The report purports to be about the species act's "success" in the Northeast. But anyone who bothers to read it will be surprised to learn that, according to the center, the Florida manatee is a Northeastern species success story. The report also includes the whooping crane. According to the U.S. Fish and Wildlife Service, whooping cranes occur in states like Texas, Oklahoma, New Mexico, Montana, North and South Dakota, Nebraska and that other famously Northeastern state, Florida. This is some remarkable biological gerrymandering.
The report also touts several whale species that have impressive upward population trends with graphs beginning when the act was passed in 1973.
Yet, a closer look reveals it's only the graphs that started in 1973, not the upward population trends. Many whale populations began rebounding as whaling tapered off, something that happened long before the Endangered Species Act.
There's a host of other mangled facts in the center's "report," leading those who skim its findings to believe, for example, that peregrine falcons and bald eagles have increased in number because of the act. These successes are, again, primarily attributable to other factors - like the ban on DDT - which preceded the species act.
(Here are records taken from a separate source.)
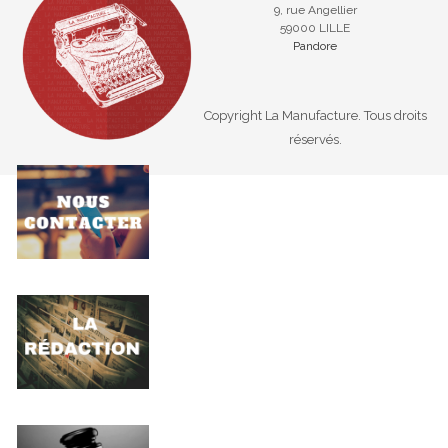
9, rue Angellier
59000 LILLE
Pandore
Copyright La Manufacture. Tous droits
réservés.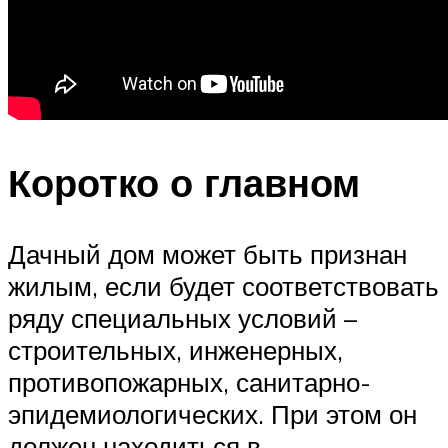
Коротко о главном
Дачный дом может быть признан
жилым, если будет соответствовать
ряду специальных условий –
строительных, инженерных,
противопожарных, санитарно-
эпидемиологических. При этом он
должен находиться в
The center's "report" does not prove the species act has been a success in the Northeast, or anywhere else for that matter. In fact, perhaps the Office of Management and Budget put it best in its latest assessment of the endangered species program: "While the program has a clear purpose, the program lacks long-term outcome and annual output-oriented performance measures to assess results . . . It is difficult to determine whether the program, including regulated activities, is effective, achieving results and maximizing net benefits." After more than 30 years, it is evident the act is not as effective as it should be, which is why the House, with strong bipartisan support, passed House Bill 3824. This legislation will improve and modernize the Endangered Species Act and promote recovery by turning conflict into cooperation.
I encourage Duncan, as well as the Center for Biological Diversity's researchers, to spend less effort shopping around mangled facts and more time learning about the law's real shortcomings. Perhaps then we can finally get to work improving our nation's endangered species program.
U.S. Rep. Richard W. Pombo, R-Calif., is chairman of the House Committee on Resources.